El consejo dicta así: “Seas el inocente párvulo, seas el arrojado adolescente, el perspicaz joven, o al llegar a tu respetada madurez y luego tus honrados seniles años, por favor Dante: ¡euforia!”. Euforia porque es pariente de la eureka, y ya sabrás la historia de esta interjección helénica, y tu y yo somos parientes, y ya sabrás qué simboliza y te hace sentir tener parte con otros. No obstante, no sólo por el hecho de que estas palabras: euforia y eureka sean parientes es por lo que te recomiendo que ante todo y en todo vivas eufórico. Sino por lo siguiente:

Este mundo al cual has llegado le falta felicidad, los clamores por la ausencia de alegría sudan en todo el planeta, y sólo el hombre, tú Dante, el hombre, puede dar sentido a lo que vayas viviendo, es decir, nunca esperes que las cosas te doten de magnanimidad, porque sólo en ti estará darle vida a la vida. Por favor euforia, ayer, hoy y los próximos años de existencia en este mundo se precisa de la euforia.

Las ciencias de la salud han descrito el estado eufórico como un padecer en el hombre cuando éste es afectado por algún agente externo a su naturaleza.

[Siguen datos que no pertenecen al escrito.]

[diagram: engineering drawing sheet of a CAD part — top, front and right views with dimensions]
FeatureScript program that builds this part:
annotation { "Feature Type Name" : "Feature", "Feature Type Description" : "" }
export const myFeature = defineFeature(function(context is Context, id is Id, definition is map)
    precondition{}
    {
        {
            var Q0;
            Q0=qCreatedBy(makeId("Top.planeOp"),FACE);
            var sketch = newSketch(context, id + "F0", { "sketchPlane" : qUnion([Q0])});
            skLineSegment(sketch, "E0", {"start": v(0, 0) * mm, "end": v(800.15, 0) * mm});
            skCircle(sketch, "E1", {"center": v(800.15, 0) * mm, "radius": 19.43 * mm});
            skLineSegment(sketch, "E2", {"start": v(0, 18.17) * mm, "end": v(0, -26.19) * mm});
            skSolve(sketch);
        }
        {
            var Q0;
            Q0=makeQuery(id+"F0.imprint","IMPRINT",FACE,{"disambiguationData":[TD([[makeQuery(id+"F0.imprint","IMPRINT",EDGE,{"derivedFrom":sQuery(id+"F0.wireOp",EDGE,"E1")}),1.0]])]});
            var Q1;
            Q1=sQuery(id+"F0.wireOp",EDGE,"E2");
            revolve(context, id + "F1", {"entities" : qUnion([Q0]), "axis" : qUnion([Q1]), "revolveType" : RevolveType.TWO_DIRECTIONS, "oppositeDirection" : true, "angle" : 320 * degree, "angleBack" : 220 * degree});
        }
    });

Pero la ciencia tiene su lenguaje y eso es trabajo de otros discutirlo. Tú, en cambio, sé eufórico como lo describieron los antiguos griegos, o sea, sé un hombre que lleve el bienestar al lugar donde se planta, y qué hombre mejor para dejar bienestar que un tipo feliz. Por eso Dante, euforia.

La palabra euforia habrás de entender, es la unión del prefijo ευ (eu) y el lexema φερω (fero), bien y llevar, respectivamente es su significado. De tal suerte que podemos concluir que la euforia es aquel sentimiento que lleva a un bienestar, y compréndelo Dante, esto asimismo es una sensación, lo cual significa que será imposible vivir siempre eufórico, pero no por ello dejes de procurar ser un eufórico Dante.

Al día se emplea poco este adjetivo de eufórico, y no es por ignorancia, sino por impericia. Aunque sé, no será jamás tu caso. ¡Bienvenido al Reino Dante!